Hier, lundi 7 mars, Nathalie Homobono, la directrice générale  de la Direction générale de la Concurrence a assuré lors de la présentation du bilan annuel de ses services, que l’enquête sur les véhicules de la marque allemande, nº 1 mondial, confirmait le caractère intentionnel de la fraude.

 

La tricherie avait été dévoilée en septembre, l’année dernière et le groupe automobile avait alors admis la fraude.
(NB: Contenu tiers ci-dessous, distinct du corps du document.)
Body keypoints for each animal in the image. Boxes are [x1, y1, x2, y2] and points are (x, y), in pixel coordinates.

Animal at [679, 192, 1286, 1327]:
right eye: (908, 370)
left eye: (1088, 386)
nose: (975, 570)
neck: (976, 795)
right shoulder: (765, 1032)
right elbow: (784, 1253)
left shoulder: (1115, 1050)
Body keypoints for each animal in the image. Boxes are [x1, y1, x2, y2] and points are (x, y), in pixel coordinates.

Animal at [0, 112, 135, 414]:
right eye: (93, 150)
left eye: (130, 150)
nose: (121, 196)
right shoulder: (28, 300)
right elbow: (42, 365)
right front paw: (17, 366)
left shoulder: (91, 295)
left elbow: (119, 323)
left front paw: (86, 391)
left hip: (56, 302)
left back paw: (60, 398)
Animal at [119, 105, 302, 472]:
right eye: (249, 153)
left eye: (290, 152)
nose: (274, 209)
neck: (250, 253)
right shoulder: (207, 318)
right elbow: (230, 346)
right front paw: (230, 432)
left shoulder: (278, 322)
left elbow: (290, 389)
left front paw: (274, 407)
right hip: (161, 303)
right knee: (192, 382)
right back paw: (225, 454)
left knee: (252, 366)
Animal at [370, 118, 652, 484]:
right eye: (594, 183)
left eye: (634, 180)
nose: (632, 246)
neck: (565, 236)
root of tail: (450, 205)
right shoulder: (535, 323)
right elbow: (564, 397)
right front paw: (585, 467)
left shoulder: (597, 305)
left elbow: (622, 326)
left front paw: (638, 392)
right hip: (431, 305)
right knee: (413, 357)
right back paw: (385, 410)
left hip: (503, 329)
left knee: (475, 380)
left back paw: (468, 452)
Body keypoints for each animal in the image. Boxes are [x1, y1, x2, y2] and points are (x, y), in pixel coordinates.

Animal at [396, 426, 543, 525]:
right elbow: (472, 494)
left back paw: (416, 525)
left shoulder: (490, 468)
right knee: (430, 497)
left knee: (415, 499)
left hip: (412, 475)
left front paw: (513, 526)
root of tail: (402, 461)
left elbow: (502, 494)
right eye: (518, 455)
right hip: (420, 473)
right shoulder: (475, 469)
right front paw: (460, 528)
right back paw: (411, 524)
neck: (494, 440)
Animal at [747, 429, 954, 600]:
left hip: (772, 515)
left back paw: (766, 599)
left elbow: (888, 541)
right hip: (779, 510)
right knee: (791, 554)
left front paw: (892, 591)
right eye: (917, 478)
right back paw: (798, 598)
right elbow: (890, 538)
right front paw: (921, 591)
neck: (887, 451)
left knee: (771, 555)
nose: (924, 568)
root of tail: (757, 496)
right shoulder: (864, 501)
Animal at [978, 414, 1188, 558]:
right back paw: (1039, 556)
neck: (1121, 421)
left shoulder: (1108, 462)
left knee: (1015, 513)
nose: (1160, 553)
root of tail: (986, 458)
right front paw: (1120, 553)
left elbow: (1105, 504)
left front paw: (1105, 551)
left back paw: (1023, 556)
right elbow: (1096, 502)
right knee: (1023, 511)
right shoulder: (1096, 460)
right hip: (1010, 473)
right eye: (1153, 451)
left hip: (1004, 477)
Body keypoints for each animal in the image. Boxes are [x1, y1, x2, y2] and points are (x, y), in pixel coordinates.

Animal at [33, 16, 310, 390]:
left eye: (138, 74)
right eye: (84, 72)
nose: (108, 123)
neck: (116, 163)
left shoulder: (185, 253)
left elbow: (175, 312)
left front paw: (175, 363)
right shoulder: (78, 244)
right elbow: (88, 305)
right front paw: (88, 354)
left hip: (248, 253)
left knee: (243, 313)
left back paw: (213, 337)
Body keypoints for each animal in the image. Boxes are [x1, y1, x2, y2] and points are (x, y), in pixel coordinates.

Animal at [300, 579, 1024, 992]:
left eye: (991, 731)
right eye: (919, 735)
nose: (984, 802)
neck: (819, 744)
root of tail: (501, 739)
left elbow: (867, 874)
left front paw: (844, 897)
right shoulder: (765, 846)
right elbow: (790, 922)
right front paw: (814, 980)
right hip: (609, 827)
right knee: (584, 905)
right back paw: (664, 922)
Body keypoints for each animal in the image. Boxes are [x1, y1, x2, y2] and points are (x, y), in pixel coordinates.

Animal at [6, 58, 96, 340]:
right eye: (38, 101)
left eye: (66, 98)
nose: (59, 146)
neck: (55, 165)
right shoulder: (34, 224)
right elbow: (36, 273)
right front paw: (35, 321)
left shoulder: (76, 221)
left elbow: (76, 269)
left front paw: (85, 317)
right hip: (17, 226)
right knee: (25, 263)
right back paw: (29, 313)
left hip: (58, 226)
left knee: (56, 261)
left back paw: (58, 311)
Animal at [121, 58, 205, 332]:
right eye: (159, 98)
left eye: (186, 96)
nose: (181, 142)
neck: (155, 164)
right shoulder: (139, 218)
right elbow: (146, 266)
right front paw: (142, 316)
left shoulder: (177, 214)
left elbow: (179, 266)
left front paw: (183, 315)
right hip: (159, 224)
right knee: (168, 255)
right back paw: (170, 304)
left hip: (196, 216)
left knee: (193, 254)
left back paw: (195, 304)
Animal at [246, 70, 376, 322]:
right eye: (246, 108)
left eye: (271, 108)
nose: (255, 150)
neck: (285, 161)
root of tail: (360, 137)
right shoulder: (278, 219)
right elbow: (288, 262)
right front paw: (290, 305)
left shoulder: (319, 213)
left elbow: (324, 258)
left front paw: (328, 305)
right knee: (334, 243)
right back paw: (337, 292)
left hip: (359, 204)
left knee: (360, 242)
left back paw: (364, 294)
Celle-ci consistait a équiper les véhicules d’un logiciel fraudeur qui permettait de tricher sur les émissions de pollution en minimisant le niveau de celui-ci. Près de 11 millions de véhicules ont été équipés avec ce logiciel dans le monde.

 

La répression des fraudes a donc transmis au Procureur de la République le résultat de son enquête.

 

En janvier dernier, c’est le groupe français Renault qui faisait objet d’une perquisition des agents de la DGCCR. La directrice, Nathalie Homobono a assuré no pouvoir apporter aucune information car les éléments de cette enquête étaient toujours en cours d’examen.

 

Cette dernière, a tout de même déclaré qu’aucune présence de morceaux destinés à tromper  et tricher sur les résultats des niveaux de pollution n’a été mis en évidence donc pour le moment, pas de présomption de fraude pour le groupe Renault, comparable à celui de l’allemand.